Small quanta of expenditures like the cost of the cutlery at the PM House or what is served at state dinners is not a serious area of expenditure. It is noble to seek to rationalise and reduce lavish spending by our rulers, but it is not a serious part of economic decision-making. Austerity is about cutting spending in big-ticket areas.

In Pakistan, austerity basically means only one thing: cutting the Public Sector Development Programme (and the annual development plans of the provinces). In the 2017-18 annual budget, the total value of only CPEC-related PSDP spending is over Rs187 billion, the vast majority of which is highways. There is non-CPEC spending in the PSDP too.

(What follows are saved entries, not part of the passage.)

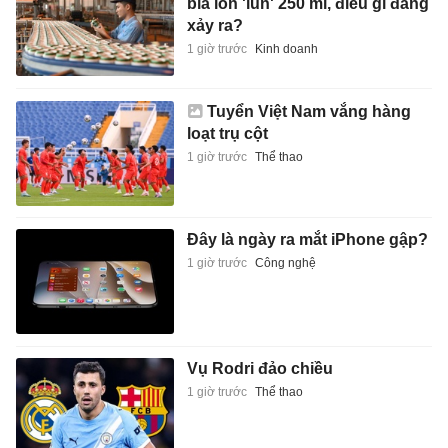
bia lon 'lùn' 250 ml, điều gì đang
xảy ra?
1 giờ trước
Kinh doanh
Tuyển Việt Nam vắng hàng
loạt trụ cột
1 giờ trước
Thể thao
Đây là ngày ra mắt iPhone gập?
1 giờ trước
Công nghệ
Vụ Rodri đảo chiều
1 giờ trước
Thể thao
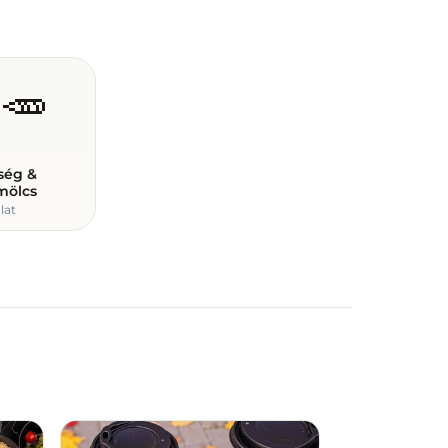
🥕
ség &
mölcs
lat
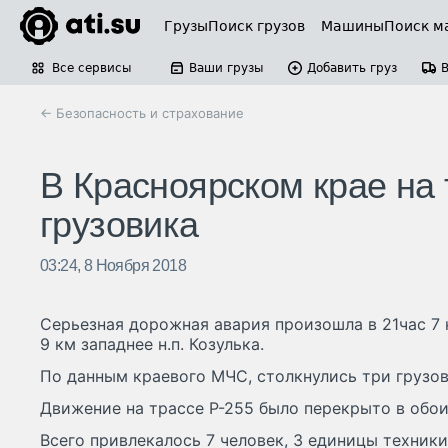
Грузы
Поиск грузов
Машины
Поиск м
Все сервисы
Ваши грузы
Добавить груз
← Безопасность и страхование
В Красноярском крае на 
грузовика
03:24, 8 Ноября 2018
Серьезная дорожная авария произошла в 21час 7 
9 км западнее н.п. Козулька.
По данным краевого МЧС, столкнулись три грузо
Движение на трассе Р-255 было перекрыто в обои
Всего привлекалось 7 человек, 3 единицы техники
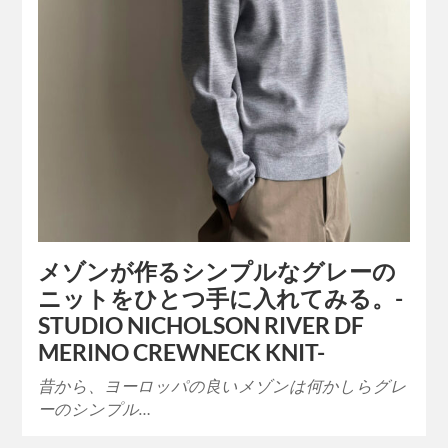
メゾンが作るシンプルなグレーの
ニットをひとつ手に入れてみる。-
STUDIO NICHOLSON RIVER DF
MERINO CREWNECK KNIT-
昔から、ヨーロッパの良いメゾンは何かしらグレ
ーのシンプル…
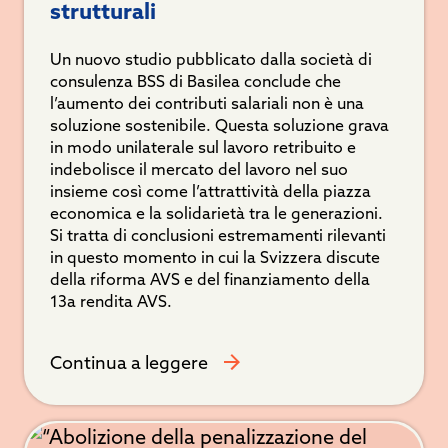
strutturali
Un nuovo studio pubblicato dalla società di
consulenza BSS di Basilea conclude che
l’aumento dei contributi salariali non è una
soluzione sostenibile. Questa soluzione grava
in modo unilaterale sul lavoro retribuito e
indebolisce il mercato del lavoro nel suo
insieme così come l’attrattività della piazza
economica e la solidarietà tra le generazioni.
Si tratta di conclusioni estremamenti rilevanti
in questo momento in cui la Svizzera discute
della riforma AVS e del finanziamento della
13a rendita AVS.
Continua a leggere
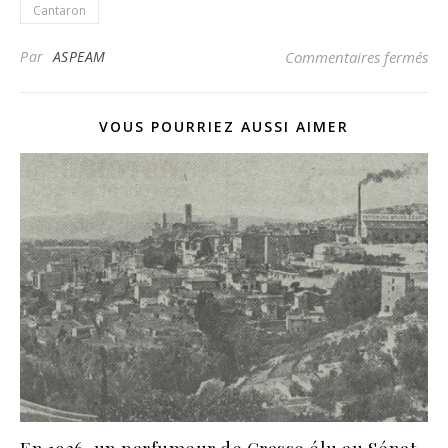
Cantaron
su
Par
ASPEAM
Commentaires fermés
VOUS POURRIEZ AUSSI AIMER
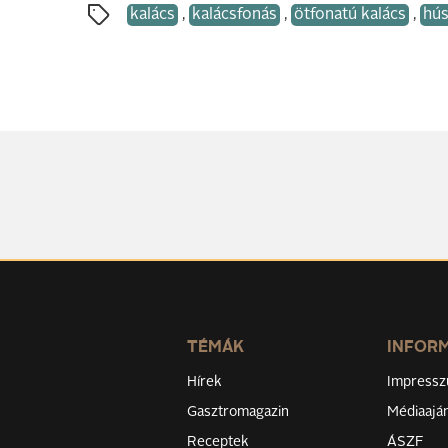
kalács
,
kalácsfonás
,
ötfonatú kalács
,
hús
TÉMÁK
INFOR
Hírek
Impress
Gasztromagazin
Médiaaján
Receptek
ÁSZF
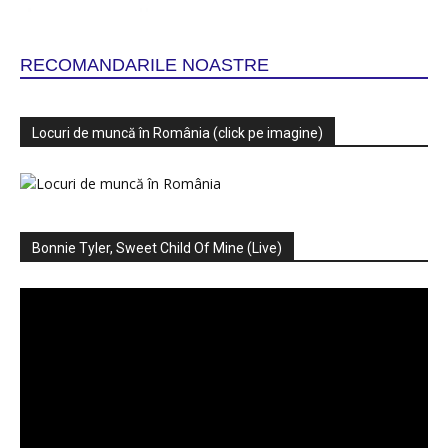
RECOMANDARILE NOASTRE
Locuri de muncă în România (click pe imagine)
Bonnie Tyler, Sweet Child Of Mine (Live)
Player
video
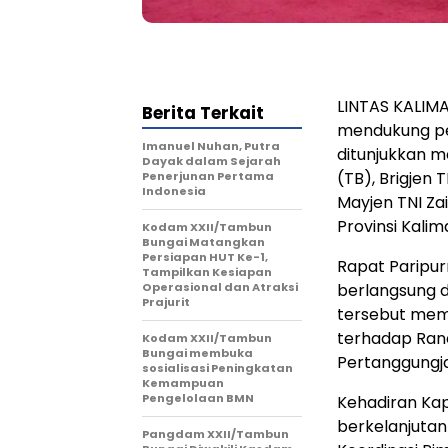
LINTAS KALIM
Berita Terkait
mendukung pe
Imanuel Nuhan, Putra
ditunjukkan m
Dayak dalam Sejarah
(TB), Brigjen 
Penerjunan Pertama
Indonesia
Mayjen TNI Zai
Provinsi Kali
Kodam XXII/Tambun
Bungai Matangkan
Persiapan HUT Ke-1,
Rapat Paripur
Tampilkan Kesiapan
Operasional dan Atraksi
berlangsung 
Prajurit
tersebut mem
terhadap Ran
Kodam XXII/Tambun
Bungai membuka
Pertanggungj
sosialisasi Peningkatan
Kemampuan
Pengelolaan BMN
Kehadiran Kap
berkelanjutan
Pangdam XXII/Tambun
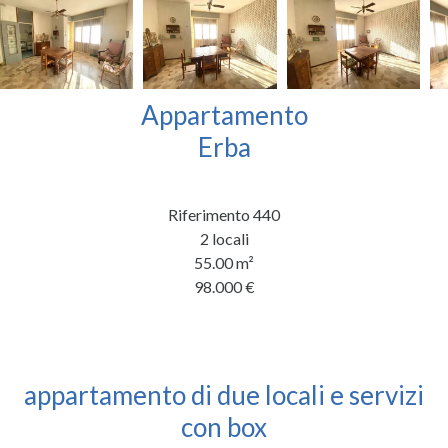
Appartamento
Erba
Riferimento
440
2 locali
55.00
m²
98.000 €
appartamento di due locali e servizi
con box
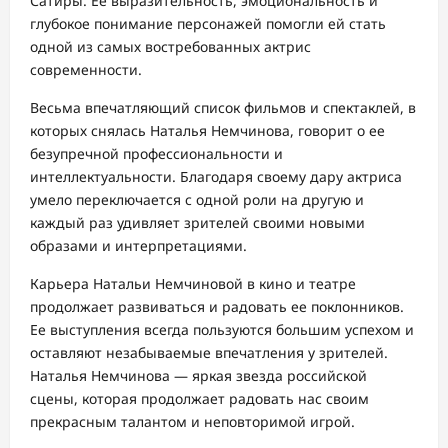
Сатиры. Ее выразительность, эмоциональность и
глубокое понимание персонажей помогли ей стать
одной из самых востребованных актрис
современности.
Весьма впечатляющий список фильмов и спектаклей, в
которых снялась Наталья Немчинова, говорит о ее
безупречной профессиональности и
интеллектуальности. Благодаря своему дару актриса
умело переключается с одной роли на другую и
каждый раз удивляет зрителей своими новыми
образами и интерпретациями.
Карьера Натальи Немчиновой в кино и театре
продолжает развиваться и радовать ее поклонников.
Ее выступления всегда пользуются большим успехом и
оставляют незабываемые впечатления у зрителей.
Наталья Немчинова — яркая звезда российской
сцены, которая продолжает радовать нас своим
прекрасным талантом и неповторимой игрой.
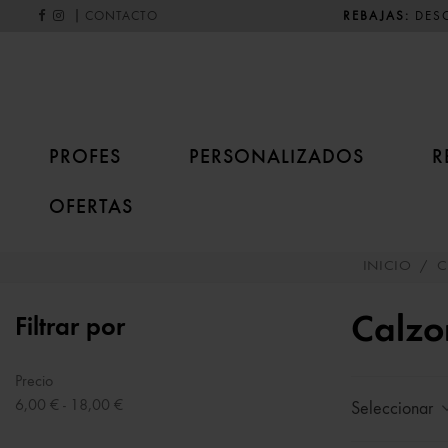
|
REBAJAS:
DESC
CONTACTO
PROFES
PERSONALIZADOS
R
OFERTAS
INICIO
/
C
Calzo
Filtrar por
Precio
6,00 € - 18,00 €
Seleccionar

But the question that we must ponder while considering or tightening Pakistan’s belt is what it would do to the country. The short answer? It would kill growth. In ‘The Growth Delusion’, David Pilling argues that growth is the wrong goal. He may be right as far as over-the-hill economies in the West are concerned, but Pakistan is among the youngest countries on the planet and has never grown at the same rate as India or China. We can eschew growth after we have grown and exhausted our potential for growth, not before.

The knock-on effects of lower public sector spending are suicidal on their own. To lower it in areas like infrastructure is doubly dangerous. But to lower it on the infrastructure that Pakistan has agreed to build in partnership with China is the triple threat. Pakistan’s only reliable strategic partner should never be left wondering what we are doing. The bottom line? We cannot treat Pakistan’s economic crisis like an accounting problem.

Stephanie Kelton, the most important voice among proponents of the Modern Monetary Theory (MMT), argues that when a “government tightens its belt, it lightens its (own) load… shifting the relative burden onto (ordinary people)”. Her solution is mission-oriented budgeting: which ignores the balance between expenditure and revenue.

Can Pakistan afford such radical thinking? Maybe not. Pakistan’s national sovereignty is already depleted. But what stops the PTI from making the sensible decision to install top-shelf talent in the most important jobs in the country? The options for what Pakistan can do immediately are extremely limited. But options for how economic policy is made from now on are not. Is the PTI in 2018 is just another version of the PPP in 2008 and the PML-N in 2013? Five jobs will tell us the answer: the chairperson of BOI, the chairperson of the SECP, the chairperson of the FBR, the deputy chairperson of the Planning Commission, and the finance secretary.

If all the PTI can manage is another gang of retired old men, or nearing retirement DMG/PAS officers, Pakistan is heading for another turn on its debt merry-go round. We will begin to learn very soon if Imran Khan is serious about his agenda for reform.

The writer is an analyst and commentator.